The BBC tech show Click bought a botnet to show how at risk we are for cyber crimes. The botnet consists of 22,000 hijacked PCs around the world and was purchased over the net through a chat room.
The Click team will show how effective spamming can be done with a botnet already of that small size.
After 2 hours of running their experiment the test email addresses used started filling up with thousands of junk emails.
Click also went on to test out a Distributed Denial of Service (DDoS) attack on a backup site owned by security company Prevx.
Click then ordered its slave PCs to bombard its target site with requests for access to make it inaccessible. Click managed to overload the site with just 60 PCs
Click reported that Computers from the US and the UK go for about $350 to $400 (£254-£290) for 1,000 because they’ve got much more financial details, like online banking passwords and credit cards details.
What would be interesting is how popular this is or could become in the SEO world.

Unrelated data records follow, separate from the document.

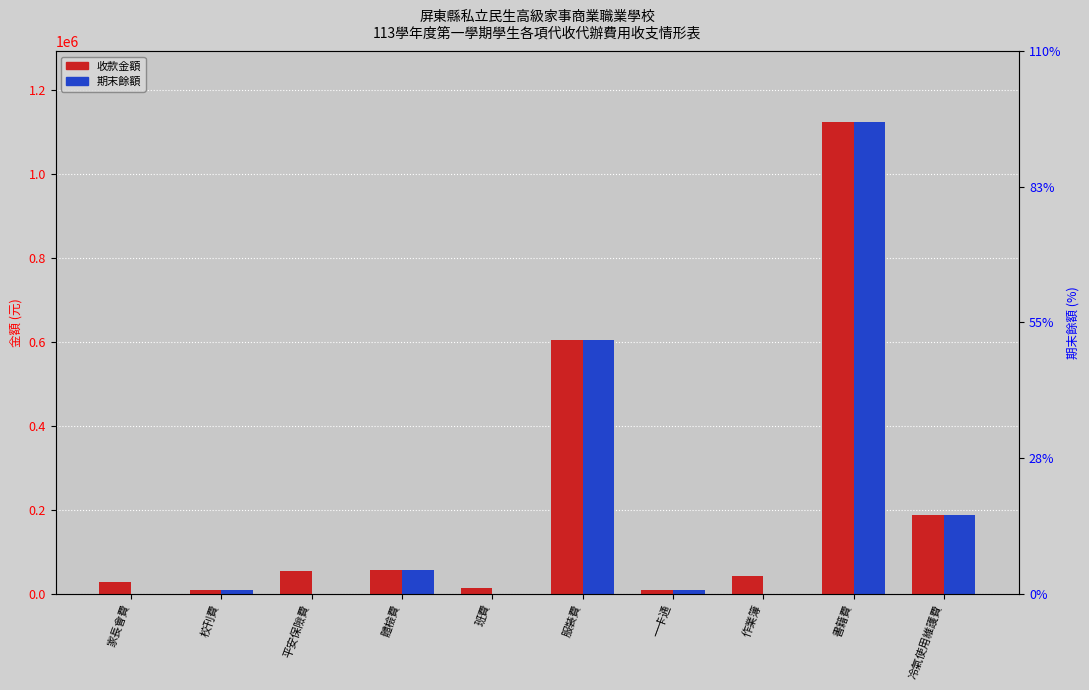

What is the total value across all series at 書籍費?

2249564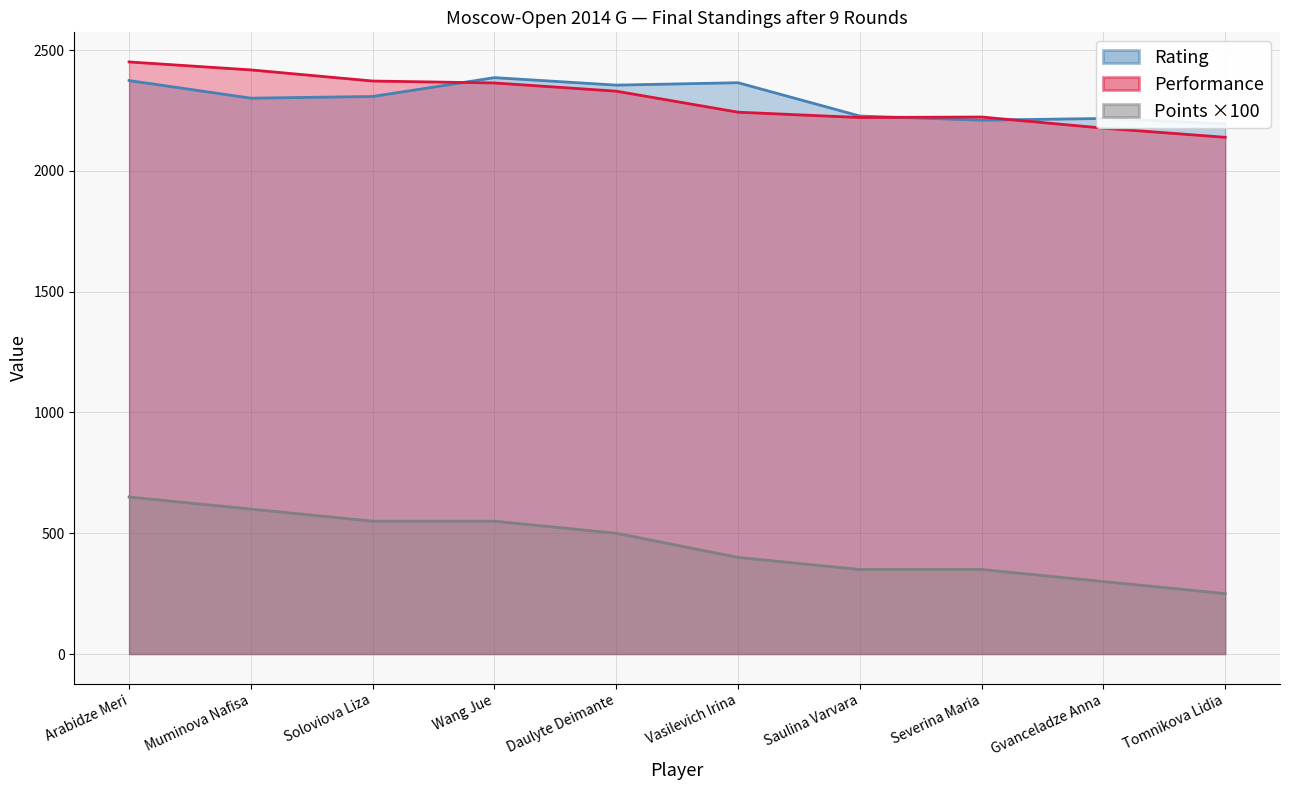

What is the total value across all series at Severina Maria?

4783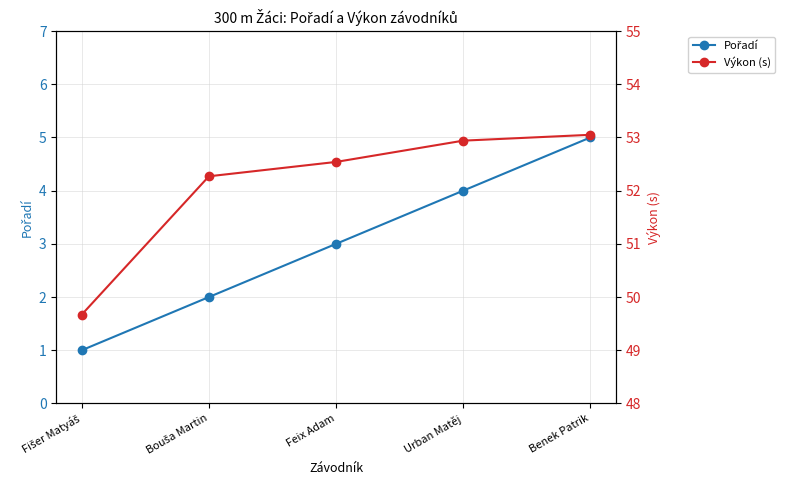

What is the total value across all series at Benek Patrik?

58.0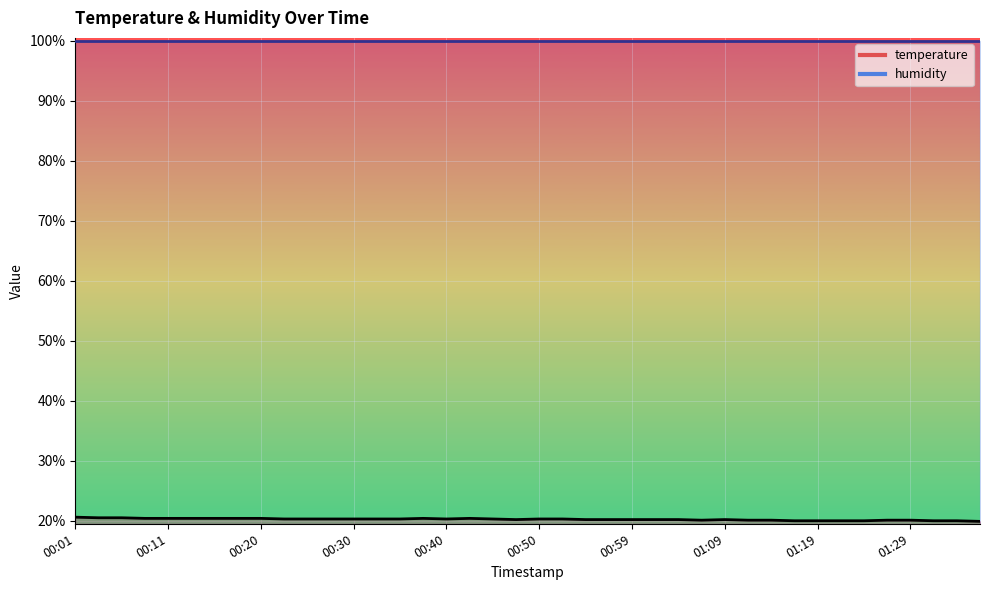

Where does the data first go above 20?

00:01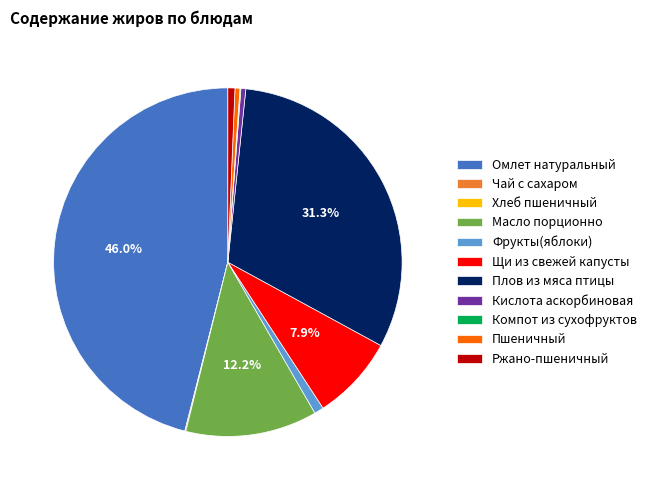

To the nearest percent, what portion does Щи из свежей капусты represent?

8%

We have already seen the term Anti or Negative SEO thrown about, and some say it is becoming increasingly popular as normal SEO becomes increasingly harder.
Being able to buy 1,000 computers for less than £300 that can carry out a DDoS attack sounds like a reasonably affordable investment for the unscrupulous people out there.
Obviously it would look a little suspicious if you targeted multiple websites that you compete with but it quite possibly would be cheaper and just as effective as trying to link spam a competitor.
Obviously you would like to think people would not sink this low but this is unfortunately not the case with some “Craphat SEOs” even hacking into school websites to inject porn links.